6. Real Estate Considerations and Site Control
Dealing with purchasing power from adjacent power plants can involve complex real estate issues – primarily relating to transmitting the power to the data center. These issues are beyond the scope of this article.
7. Colo Lease and Billing Disputes
a. Responsibility for Power Supply. Any proposed colo tenant should carefully review the terms of its lease regarding power supply, on-site generation, and preparations to meet electric outages. A tenant should seek to have the lease provide that the landlord is responsible for the supply, capacity, reliability, and quality of the power supply except in very limited force majeure conditions.
b. Energy Supply & Billing Disputes. The lease should include detailed provisions addressing the landlord’s provision of electricity to tenants who install and maintain their own servers and related equipment. The cost of electricity consumed will be in addition to the rental and generally submetered. The submeters will be maintained and read by the landlord or an outside metering company. The most common type of dispute is when a tenant believes it has been overcharged and that the submeter is inaccurate, that the wrong rate has been applied or that a space-based charge has been inaccurately calculated. There are steps that a tenant can take when it believes it has been overcharged such as hiring an electrical engineer to perform an analysis and installing an additional “check” meter.

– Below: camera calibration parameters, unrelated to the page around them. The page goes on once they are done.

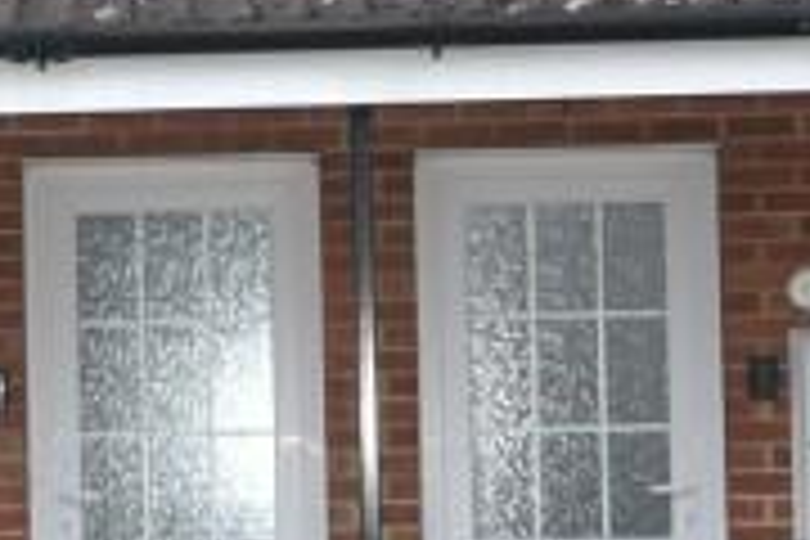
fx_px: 3641
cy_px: 241
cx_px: -126
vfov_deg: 8.5
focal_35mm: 162
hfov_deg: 12.4
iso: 400
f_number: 5.6
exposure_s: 1/125
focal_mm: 19
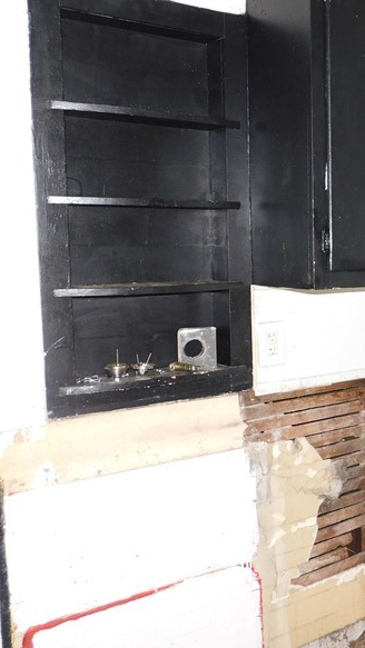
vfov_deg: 46.4
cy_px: 310
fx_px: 757
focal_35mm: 44
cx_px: 485
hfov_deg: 23.6
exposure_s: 1/30
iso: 220
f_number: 3
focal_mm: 4
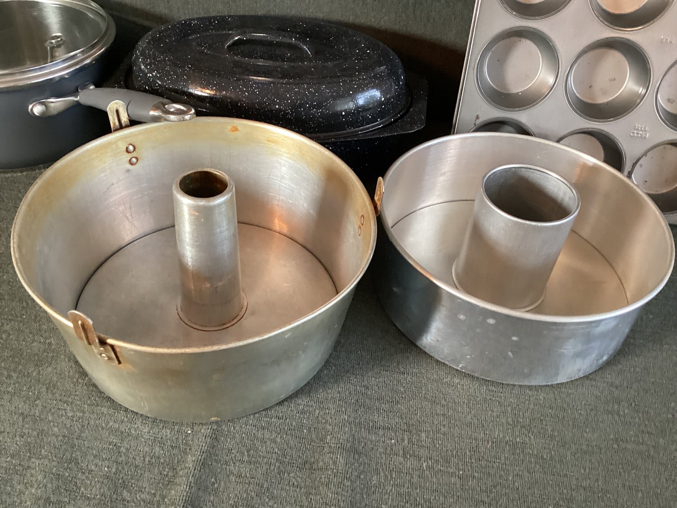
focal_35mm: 31
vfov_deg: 45.4
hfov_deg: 58.3
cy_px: 254
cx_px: 338
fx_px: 606
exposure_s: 1/50
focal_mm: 3.3
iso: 320
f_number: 2.4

The lease should have provisions regarding billing disputes. Since such disputes do not involve utility sales of electricity but rather submetering by a landlord to commercial tenants, privately owned meters and billing rates established by lease, the tenant and landlord must resolve any dispute between themselves in accordance with the lease. Such a tenant cannot be expected to have the right to complain to a state regulatory agency such as a Public Service Commission. The parties can agree to address such a situation in advance by a lease provision requiring metering disputes to be referred to one or more independent consultants.
Conclusion
Both colo data center landlords and tenants should take steps to fully inform themselves regarding their own power requirements together with power supply issues relating to outside power plants and on-site generation. Colo leases should properly address power issues and billing disputes and reasonably allocate rights and responsibilities between the parties.